The Body Keeps the Score

Bessel van der Kolk

Pages

464

Year

2014

Difficulty

Moderate

Themes

trauma, stress, neuroscience, body-mind connection, healing

Van der Kolk’s landmark book, a number one New York Times bestseller that has sold millions of copies worldwide. It presents his three decades of research and clinical experience treating trauma survivors, making the case that trauma is stored in the body and that effective treatment must address both mind and body.

Why Start Here

This is Van der Kolk’s definitive work, the single book that synthesizes everything he has learned about how traumatic experiences affect the brain, mind, and body.

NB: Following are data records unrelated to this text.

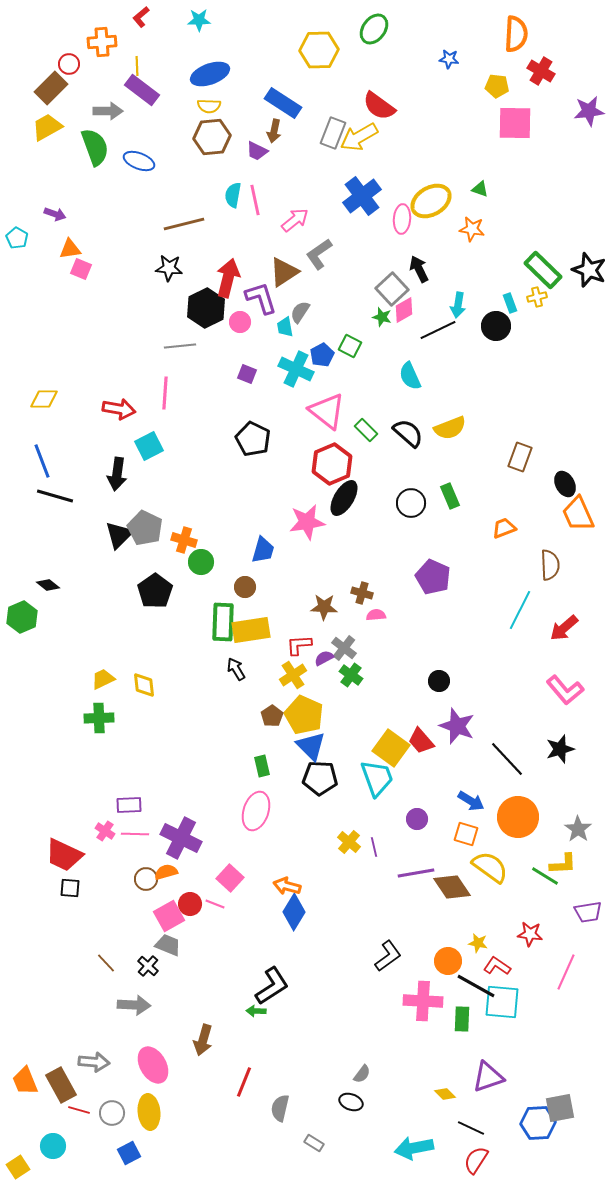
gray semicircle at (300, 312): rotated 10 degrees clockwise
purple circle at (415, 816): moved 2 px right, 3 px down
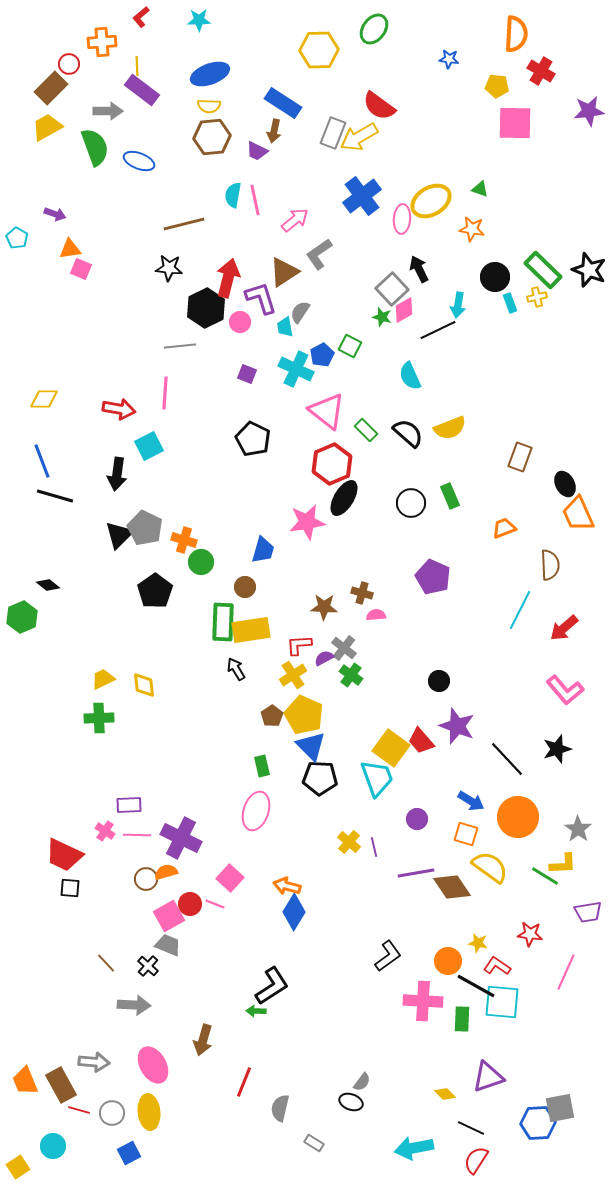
black circle at (496, 326): moved 1 px left, 49 px up
black star at (560, 749): moved 3 px left
pink line at (135, 834): moved 2 px right, 1 px down
gray semicircle at (362, 1074): moved 8 px down
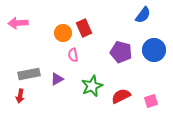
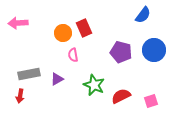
green star: moved 2 px right, 1 px up; rotated 25 degrees counterclockwise
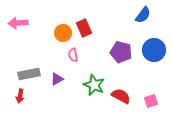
red semicircle: rotated 54 degrees clockwise
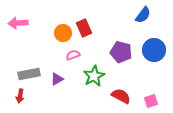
pink semicircle: rotated 80 degrees clockwise
green star: moved 9 px up; rotated 20 degrees clockwise
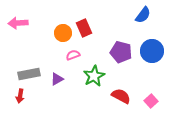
blue circle: moved 2 px left, 1 px down
pink square: rotated 24 degrees counterclockwise
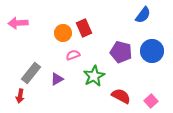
gray rectangle: moved 2 px right, 1 px up; rotated 40 degrees counterclockwise
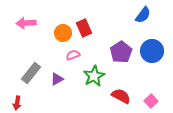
pink arrow: moved 8 px right
purple pentagon: rotated 25 degrees clockwise
red arrow: moved 3 px left, 7 px down
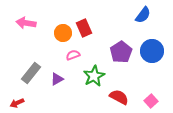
pink arrow: rotated 12 degrees clockwise
red semicircle: moved 2 px left, 1 px down
red arrow: rotated 56 degrees clockwise
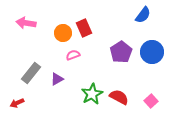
blue circle: moved 1 px down
green star: moved 2 px left, 18 px down
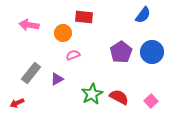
pink arrow: moved 3 px right, 2 px down
red rectangle: moved 11 px up; rotated 60 degrees counterclockwise
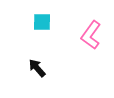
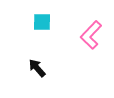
pink L-shape: rotated 8 degrees clockwise
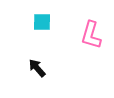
pink L-shape: rotated 28 degrees counterclockwise
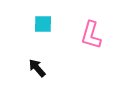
cyan square: moved 1 px right, 2 px down
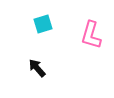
cyan square: rotated 18 degrees counterclockwise
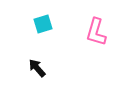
pink L-shape: moved 5 px right, 3 px up
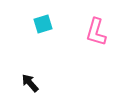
black arrow: moved 7 px left, 15 px down
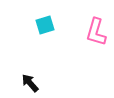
cyan square: moved 2 px right, 1 px down
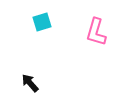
cyan square: moved 3 px left, 3 px up
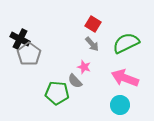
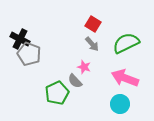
gray pentagon: rotated 15 degrees counterclockwise
green pentagon: rotated 30 degrees counterclockwise
cyan circle: moved 1 px up
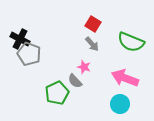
green semicircle: moved 5 px right, 1 px up; rotated 132 degrees counterclockwise
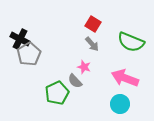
gray pentagon: rotated 20 degrees clockwise
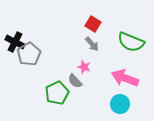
black cross: moved 5 px left, 3 px down
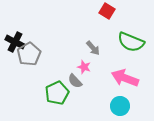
red square: moved 14 px right, 13 px up
gray arrow: moved 1 px right, 4 px down
cyan circle: moved 2 px down
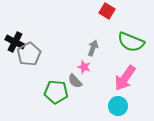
gray arrow: rotated 119 degrees counterclockwise
pink arrow: rotated 76 degrees counterclockwise
green pentagon: moved 1 px left, 1 px up; rotated 30 degrees clockwise
cyan circle: moved 2 px left
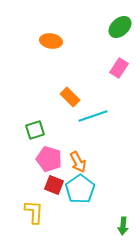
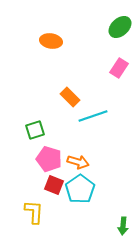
orange arrow: rotated 45 degrees counterclockwise
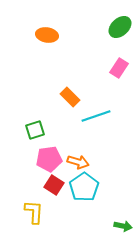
orange ellipse: moved 4 px left, 6 px up
cyan line: moved 3 px right
pink pentagon: rotated 25 degrees counterclockwise
red square: rotated 12 degrees clockwise
cyan pentagon: moved 4 px right, 2 px up
green arrow: rotated 84 degrees counterclockwise
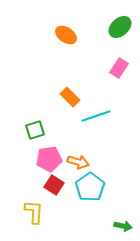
orange ellipse: moved 19 px right; rotated 25 degrees clockwise
cyan pentagon: moved 6 px right
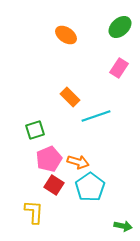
pink pentagon: rotated 15 degrees counterclockwise
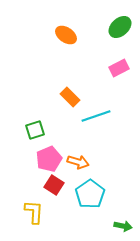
pink rectangle: rotated 30 degrees clockwise
cyan pentagon: moved 7 px down
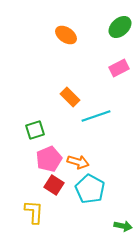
cyan pentagon: moved 5 px up; rotated 8 degrees counterclockwise
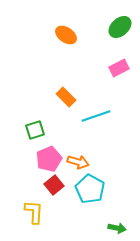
orange rectangle: moved 4 px left
red square: rotated 18 degrees clockwise
green arrow: moved 6 px left, 2 px down
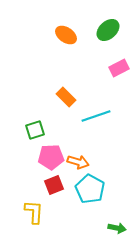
green ellipse: moved 12 px left, 3 px down
pink pentagon: moved 2 px right, 2 px up; rotated 20 degrees clockwise
red square: rotated 18 degrees clockwise
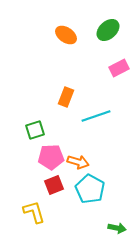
orange rectangle: rotated 66 degrees clockwise
yellow L-shape: rotated 20 degrees counterclockwise
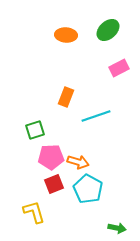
orange ellipse: rotated 30 degrees counterclockwise
red square: moved 1 px up
cyan pentagon: moved 2 px left
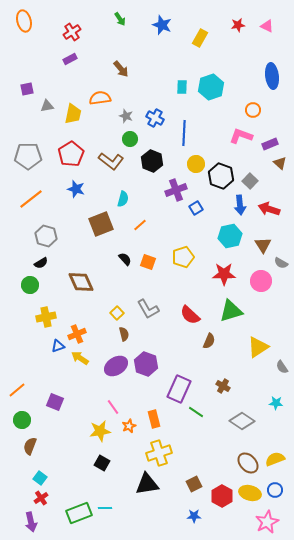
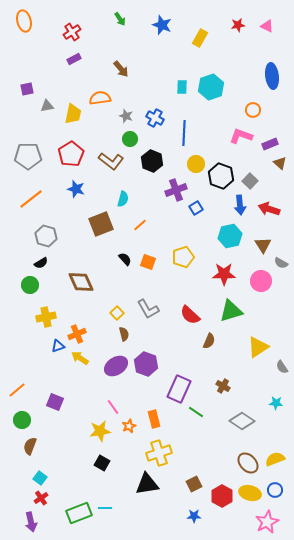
purple rectangle at (70, 59): moved 4 px right
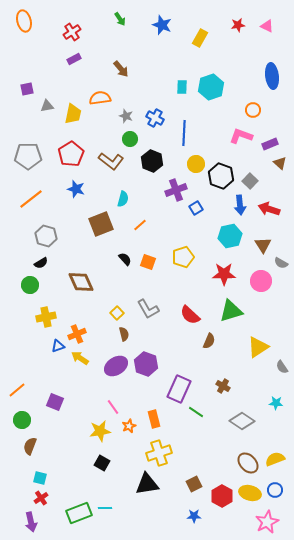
cyan square at (40, 478): rotated 24 degrees counterclockwise
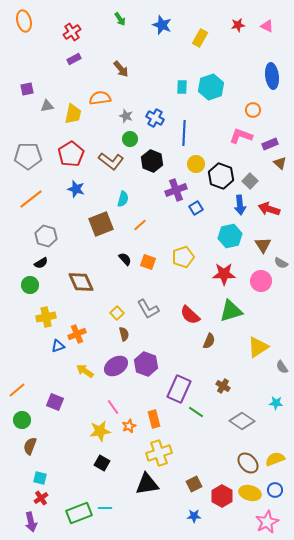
yellow arrow at (80, 358): moved 5 px right, 13 px down
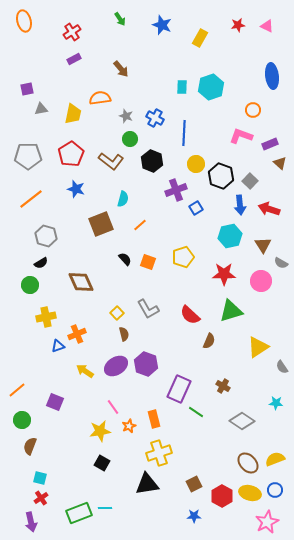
gray triangle at (47, 106): moved 6 px left, 3 px down
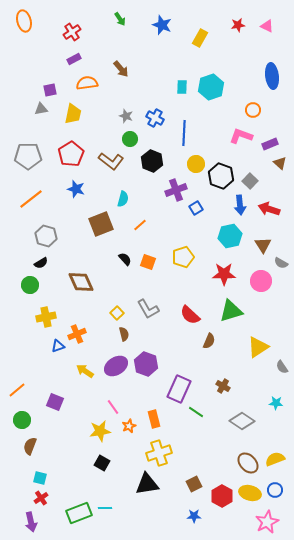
purple square at (27, 89): moved 23 px right, 1 px down
orange semicircle at (100, 98): moved 13 px left, 15 px up
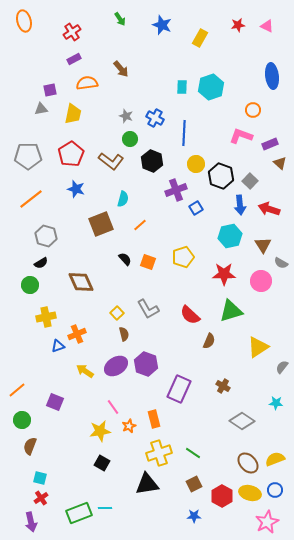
gray semicircle at (282, 367): rotated 72 degrees clockwise
green line at (196, 412): moved 3 px left, 41 px down
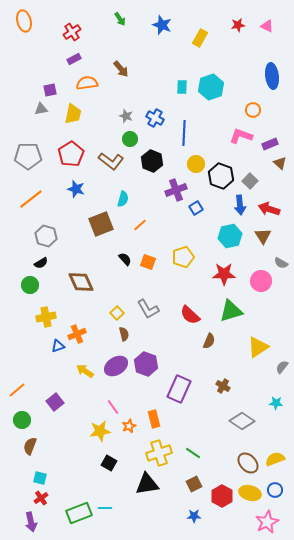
brown triangle at (263, 245): moved 9 px up
purple square at (55, 402): rotated 30 degrees clockwise
black square at (102, 463): moved 7 px right
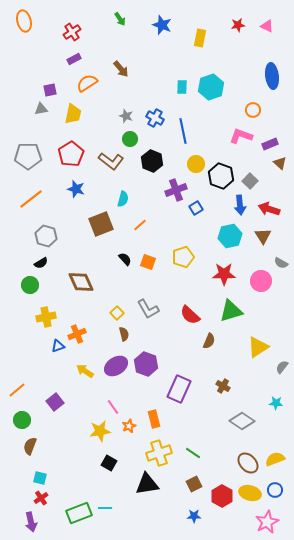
yellow rectangle at (200, 38): rotated 18 degrees counterclockwise
orange semicircle at (87, 83): rotated 25 degrees counterclockwise
blue line at (184, 133): moved 1 px left, 2 px up; rotated 15 degrees counterclockwise
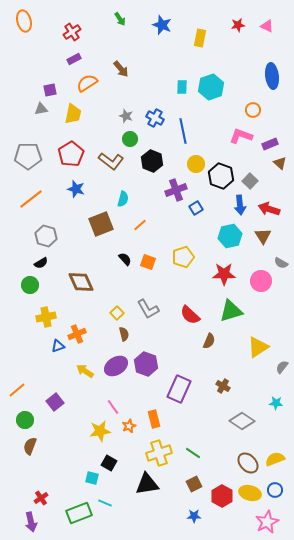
green circle at (22, 420): moved 3 px right
cyan square at (40, 478): moved 52 px right
cyan line at (105, 508): moved 5 px up; rotated 24 degrees clockwise
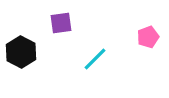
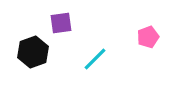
black hexagon: moved 12 px right; rotated 12 degrees clockwise
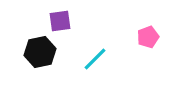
purple square: moved 1 px left, 2 px up
black hexagon: moved 7 px right; rotated 8 degrees clockwise
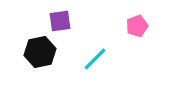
pink pentagon: moved 11 px left, 11 px up
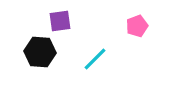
black hexagon: rotated 16 degrees clockwise
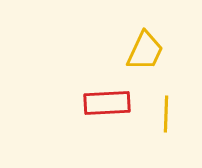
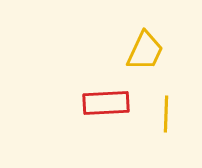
red rectangle: moved 1 px left
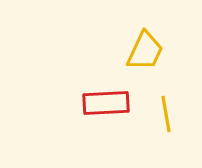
yellow line: rotated 12 degrees counterclockwise
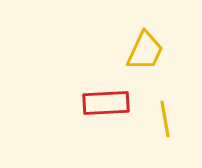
yellow line: moved 1 px left, 5 px down
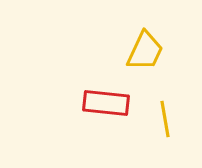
red rectangle: rotated 9 degrees clockwise
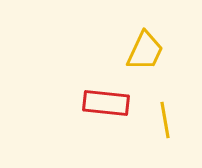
yellow line: moved 1 px down
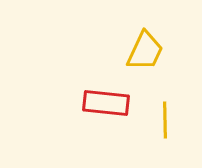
yellow line: rotated 9 degrees clockwise
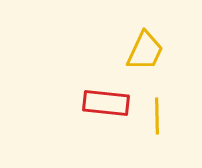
yellow line: moved 8 px left, 4 px up
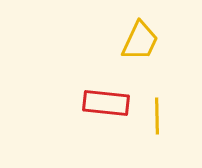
yellow trapezoid: moved 5 px left, 10 px up
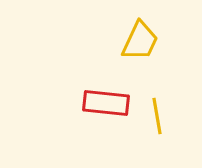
yellow line: rotated 9 degrees counterclockwise
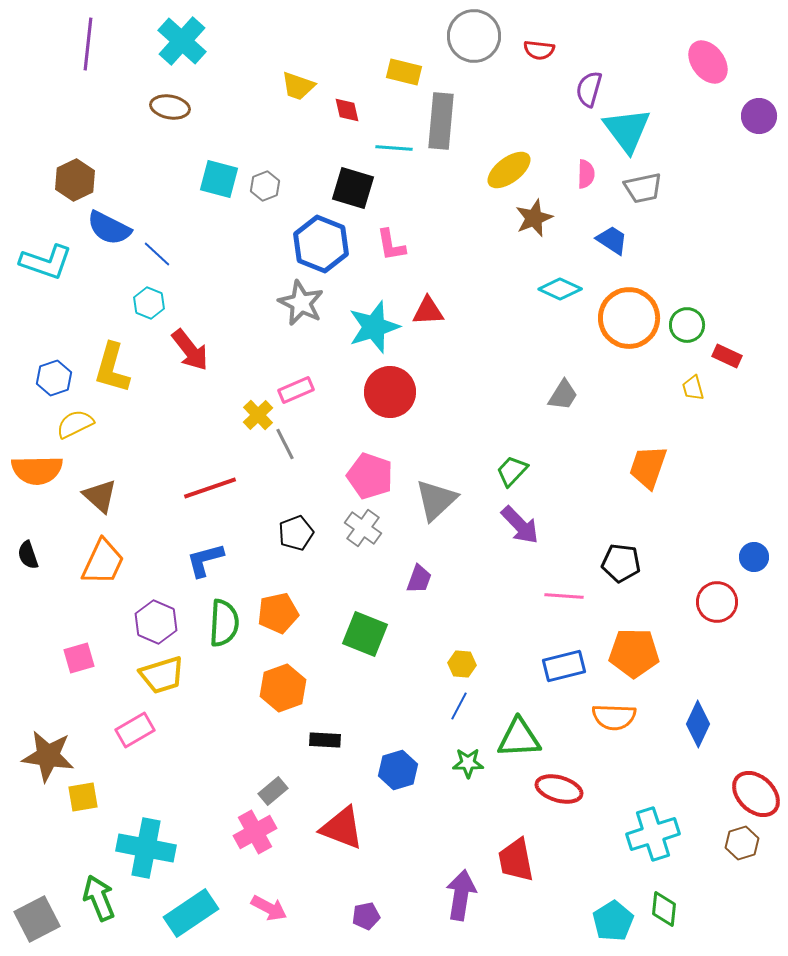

He explains how the brain’s alarm system becomes hyperactive after trauma, how the body holds onto stress long after the conscious mind has moved on, and why approaches that engage the body directly, such as yoga, EMDR, theater, and neurofeedback, can succeed where talk therapy alone falls short.

The book is built on a combination of neuroscience research, clinical case studies, and Van der Kolk’s own observations from decades of practice. He writes with compassion for his patients and intellectual honesty about the limits of different approaches. The result is a book that changed how trauma is understood by both professionals and the general public.

What to Expect

A substantial 464-page book that covers difficult material with care. Van der Kolk’s writing is clear and humane, mixing scientific explanation with patient stories. Some sections deal with severe trauma and may be challenging to read. The breadth of the book is its strength: it covers everything from the neuroscience of dissociation to the healing potential of rhythmic movement and community connection. If you want to understand how stress and trauma live in the body and what can be done about it, this is where to start.